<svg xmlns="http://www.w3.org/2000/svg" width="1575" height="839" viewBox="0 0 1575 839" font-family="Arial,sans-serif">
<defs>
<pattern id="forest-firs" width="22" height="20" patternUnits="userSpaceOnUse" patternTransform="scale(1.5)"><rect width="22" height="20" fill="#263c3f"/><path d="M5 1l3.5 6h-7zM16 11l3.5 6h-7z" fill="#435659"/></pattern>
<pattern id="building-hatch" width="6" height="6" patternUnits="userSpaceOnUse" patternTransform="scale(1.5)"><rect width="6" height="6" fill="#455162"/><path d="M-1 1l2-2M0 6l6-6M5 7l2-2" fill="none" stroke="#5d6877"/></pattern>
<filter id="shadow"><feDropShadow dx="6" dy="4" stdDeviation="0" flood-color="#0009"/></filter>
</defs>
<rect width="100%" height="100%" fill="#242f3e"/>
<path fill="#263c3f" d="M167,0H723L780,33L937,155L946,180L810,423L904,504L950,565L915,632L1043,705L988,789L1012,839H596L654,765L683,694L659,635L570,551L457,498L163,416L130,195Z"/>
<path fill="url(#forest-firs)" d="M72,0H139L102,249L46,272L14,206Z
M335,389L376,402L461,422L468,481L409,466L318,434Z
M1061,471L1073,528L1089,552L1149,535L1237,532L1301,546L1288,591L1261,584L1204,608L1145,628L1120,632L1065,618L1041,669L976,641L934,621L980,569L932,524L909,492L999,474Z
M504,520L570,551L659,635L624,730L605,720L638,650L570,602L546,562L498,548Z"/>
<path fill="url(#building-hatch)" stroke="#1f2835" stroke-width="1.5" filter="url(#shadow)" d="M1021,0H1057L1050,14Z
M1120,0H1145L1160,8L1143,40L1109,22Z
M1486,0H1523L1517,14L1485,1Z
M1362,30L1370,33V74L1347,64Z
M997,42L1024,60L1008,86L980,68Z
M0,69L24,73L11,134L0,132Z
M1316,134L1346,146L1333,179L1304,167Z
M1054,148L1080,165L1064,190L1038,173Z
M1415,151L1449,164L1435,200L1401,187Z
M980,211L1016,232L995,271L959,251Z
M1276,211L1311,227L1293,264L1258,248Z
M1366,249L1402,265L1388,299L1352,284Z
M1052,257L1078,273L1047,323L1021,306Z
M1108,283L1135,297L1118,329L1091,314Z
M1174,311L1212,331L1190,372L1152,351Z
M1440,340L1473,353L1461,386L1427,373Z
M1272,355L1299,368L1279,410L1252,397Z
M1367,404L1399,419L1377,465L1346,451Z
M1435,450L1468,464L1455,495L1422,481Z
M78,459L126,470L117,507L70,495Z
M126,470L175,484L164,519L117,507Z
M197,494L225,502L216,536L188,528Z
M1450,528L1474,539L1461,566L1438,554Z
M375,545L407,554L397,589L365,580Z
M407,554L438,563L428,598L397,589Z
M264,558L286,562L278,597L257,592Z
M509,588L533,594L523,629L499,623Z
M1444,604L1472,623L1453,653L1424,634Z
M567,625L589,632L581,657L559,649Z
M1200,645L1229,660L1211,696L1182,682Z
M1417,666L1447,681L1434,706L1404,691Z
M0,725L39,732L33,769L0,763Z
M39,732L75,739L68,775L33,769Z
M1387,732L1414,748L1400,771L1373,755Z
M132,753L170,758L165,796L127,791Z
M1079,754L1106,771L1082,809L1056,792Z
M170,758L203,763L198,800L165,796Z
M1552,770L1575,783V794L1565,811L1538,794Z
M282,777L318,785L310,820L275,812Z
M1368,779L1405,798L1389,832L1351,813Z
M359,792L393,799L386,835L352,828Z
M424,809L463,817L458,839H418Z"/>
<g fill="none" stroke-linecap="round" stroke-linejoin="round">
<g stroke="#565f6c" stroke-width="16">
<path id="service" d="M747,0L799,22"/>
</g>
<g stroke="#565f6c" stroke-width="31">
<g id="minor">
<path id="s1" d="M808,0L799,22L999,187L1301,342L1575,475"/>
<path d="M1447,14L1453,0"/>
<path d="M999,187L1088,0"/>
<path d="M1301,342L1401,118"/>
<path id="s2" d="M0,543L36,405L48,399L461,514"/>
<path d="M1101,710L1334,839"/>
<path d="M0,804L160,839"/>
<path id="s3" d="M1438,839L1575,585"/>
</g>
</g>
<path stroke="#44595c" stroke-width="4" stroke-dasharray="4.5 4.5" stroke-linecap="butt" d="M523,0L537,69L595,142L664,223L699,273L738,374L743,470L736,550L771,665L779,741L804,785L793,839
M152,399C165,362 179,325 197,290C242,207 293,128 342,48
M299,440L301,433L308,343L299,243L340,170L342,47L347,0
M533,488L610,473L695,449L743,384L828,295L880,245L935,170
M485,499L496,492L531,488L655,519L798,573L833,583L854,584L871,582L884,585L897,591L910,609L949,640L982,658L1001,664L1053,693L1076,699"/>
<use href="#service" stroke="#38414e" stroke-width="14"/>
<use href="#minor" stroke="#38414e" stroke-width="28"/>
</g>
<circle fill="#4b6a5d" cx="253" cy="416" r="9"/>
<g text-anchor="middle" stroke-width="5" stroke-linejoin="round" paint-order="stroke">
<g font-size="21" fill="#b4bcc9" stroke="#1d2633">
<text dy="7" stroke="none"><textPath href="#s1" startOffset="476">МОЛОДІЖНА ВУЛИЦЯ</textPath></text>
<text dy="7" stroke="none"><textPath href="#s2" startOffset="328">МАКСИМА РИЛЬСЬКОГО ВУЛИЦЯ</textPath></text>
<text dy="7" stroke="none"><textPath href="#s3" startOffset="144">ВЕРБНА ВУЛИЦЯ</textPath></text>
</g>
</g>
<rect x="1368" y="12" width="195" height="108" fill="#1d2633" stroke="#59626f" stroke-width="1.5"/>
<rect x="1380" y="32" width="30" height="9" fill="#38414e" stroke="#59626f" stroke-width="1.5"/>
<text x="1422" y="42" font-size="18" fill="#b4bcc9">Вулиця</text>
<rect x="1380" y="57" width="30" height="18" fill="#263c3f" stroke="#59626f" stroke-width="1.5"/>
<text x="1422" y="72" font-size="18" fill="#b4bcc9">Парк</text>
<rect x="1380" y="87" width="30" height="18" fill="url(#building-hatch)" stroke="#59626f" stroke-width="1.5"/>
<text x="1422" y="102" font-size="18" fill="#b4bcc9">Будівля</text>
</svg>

============================================================

ACTIVITY => The records above need to be output again, verbatim.

OUTPUT FOR THIS EXERCISE =>
<svg xmlns="http://www.w3.org/2000/svg" width="1575" height="839" viewBox="0 0 1575 839" font-family="Arial,sans-serif">
<defs>
<pattern id="forest-firs" width="22" height="20" patternUnits="userSpaceOnUse" patternTransform="scale(1.5)"><rect width="22" height="20" fill="#263c3f"/><path d="M5 1l3.5 6h-7zM16 11l3.5 6h-7z" fill="#435659"/></pattern>
<pattern id="building-hatch" width="6" height="6" patternUnits="userSpaceOnUse" patternTransform="scale(1.5)"><rect width="6" height="6" fill="#455162"/><path d="M-1 1l2-2M0 6l6-6M5 7l2-2" fill="none" stroke="#5d6877"/></pattern>
<filter id="shadow"><feDropShadow dx="6" dy="4" stdDeviation="0" flood-color="#0009"/></filter>
</defs>
<rect width="100%" height="100%" fill="#242f3e"/>
<path fill="#263c3f" d="M167,0H723L780,33L937,155L946,180L810,423L904,504L950,565L915,632L1043,705L988,789L1012,839H596L654,765L683,694L659,635L570,551L457,498L163,416L130,195Z"/>
<path fill="url(#forest-firs)" d="M72,0H139L102,249L46,272L14,206Z
M335,389L376,402L461,422L468,481L409,466L318,434Z
M1061,471L1073,528L1089,552L1149,535L1237,532L1301,546L1288,591L1261,584L1204,608L1145,628L1120,632L1065,618L1041,669L976,641L934,621L980,569L932,524L909,492L999,474Z
M504,520L570,551L659,635L624,730L605,720L638,650L570,602L546,562L498,548Z"/>
<path fill="url(#building-hatch)" stroke="#1f2835" stroke-width="1.5" filter="url(#shadow)" d="M1021,0H1057L1050,14Z
M1120,0H1145L1160,8L1143,40L1109,22Z
M1486,0H1523L1517,14L1485,1Z
M1362,30L1370,33V74L1347,64Z
M997,42L1024,60L1008,86L980,68Z
M0,69L24,73L11,134L0,132Z
M1316,134L1346,146L1333,179L1304,167Z
M1054,148L1080,165L1064,190L1038,173Z
M1415,151L1449,164L1435,200L1401,187Z
M980,211L1016,232L995,271L959,251Z
M1276,211L1311,227L1293,264L1258,248Z
M1366,249L1402,265L1388,299L1352,284Z
M1052,257L1078,273L1047,323L1021,306Z
M1108,283L1135,297L1118,329L1091,314Z
M1174,311L1212,331L1190,372L1152,351Z
M1440,340L1473,353L1461,386L1427,373Z
M1272,355L1299,368L1279,410L1252,397Z
M1367,404L1399,419L1377,465L1346,451Z
M1435,450L1468,464L1455,495L1422,481Z
M78,459L126,470L117,507L70,495Z
M126,470L175,484L164,519L117,507Z
M197,494L225,502L216,536L188,528Z
M1450,528L1474,539L1461,566L1438,554Z
M375,545L407,554L397,589L365,580Z
M407,554L438,563L428,598L397,589Z
M264,558L286,562L278,597L257,592Z
M509,588L533,594L523,629L499,623Z
M1444,604L1472,623L1453,653L1424,634Z
M567,625L589,632L581,657L559,649Z
M1200,645L1229,660L1211,696L1182,682Z
M1417,666L1447,681L1434,706L1404,691Z
M0,725L39,732L33,769L0,763Z
M39,732L75,739L68,775L33,769Z
M1387,732L1414,748L1400,771L1373,755Z
M132,753L170,758L165,796L127,791Z
M1079,754L1106,771L1082,809L1056,792Z
M170,758L203,763L198,800L165,796Z
M1552,770L1575,783V794L1565,811L1538,794Z
M282,777L318,785L310,820L275,812Z
M1368,779L1405,798L1389,832L1351,813Z
M359,792L393,799L386,835L352,828Z
M424,809L463,817L458,839H418Z"/>
<g fill="none" stroke-linecap="round" stroke-linejoin="round">
<g stroke="#565f6c" stroke-width="16">
<path id="service" d="M747,0L799,22"/>
</g>
<g stroke="#565f6c" stroke-width="31">
<g id="minor">
<path id="s1" d="M808,0L799,22L999,187L1301,342L1575,475"/>
<path d="M1447,14L1453,0"/>
<path d="M999,187L1088,0"/>
<path d="M1301,342L1401,118"/>
<path id="s2" d="M0,543L36,405L48,399L461,514"/>
<path d="M1101,710L1334,839"/>
<path d="M0,804L160,839"/>
<path id="s3" d="M1438,839L1575,585"/>
</g>
</g>
<path stroke="#44595c" stroke-width="4" stroke-dasharray="4.5 4.5" stroke-linecap="butt" d="M523,0L537,69L595,142L664,223L699,273L738,374L743,470L736,550L771,665L779,741L804,785L793,839
M152,399C165,362 179,325 197,290C242,207 293,128 342,48
M299,440L301,433L308,343L299,243L340,170L342,47L347,0
M533,488L610,473L695,449L743,384L828,295L880,245L935,170
M485,499L496,492L531,488L655,519L798,573L833,583L854,584L871,582L884,585L897,591L910,609L949,640L982,658L1001,664L1053,693L1076,699"/>
<use href="#service" stroke="#38414e" stroke-width="14"/>
<use href="#minor" stroke="#38414e" stroke-width="28"/>
</g>
<circle fill="#4b6a5d" cx="253" cy="416" r="9"/>
<g text-anchor="middle" stroke-width="5" stroke-linejoin="round" paint-order="stroke">
<g font-size="21" fill="#b4bcc9" stroke="#1d2633">
<text dy="7" stroke="none"><textPath href="#s1" startOffset="476">МОЛОДІЖНА ВУЛИЦЯ</textPath></text>
<text dy="7" stroke="none"><textPath href="#s2" startOffset="328">МАКСИМА РИЛЬСЬКОГО ВУЛИЦЯ</textPath></text>
<text dy="7" stroke="none"><textPath href="#s3" startOffset="144">ВЕРБНА ВУЛИЦЯ</textPath></text>
</g>
</g>
<rect x="1368" y="12" width="195" height="108" fill="#1d2633" stroke="#59626f" stroke-width="1.5"/>
<rect x="1380" y="32" width="30" height="9" fill="#38414e" stroke="#59626f" stroke-width="1.5"/>
<text x="1422" y="42" font-size="18" fill="#b4bcc9">Вулиця</text>
<rect x="1380" y="57" width="30" height="18" fill="#263c3f" stroke="#59626f" stroke-width="1.5"/>
<text x="1422" y="72" font-size="18" fill="#b4bcc9">Парк</text>
<rect x="1380" y="87" width="30" height="18" fill="url(#building-hatch)" stroke="#59626f" stroke-width="1.5"/>
<text x="1422" y="102" font-size="18" fill="#b4bcc9">Будівля</text>
</svg>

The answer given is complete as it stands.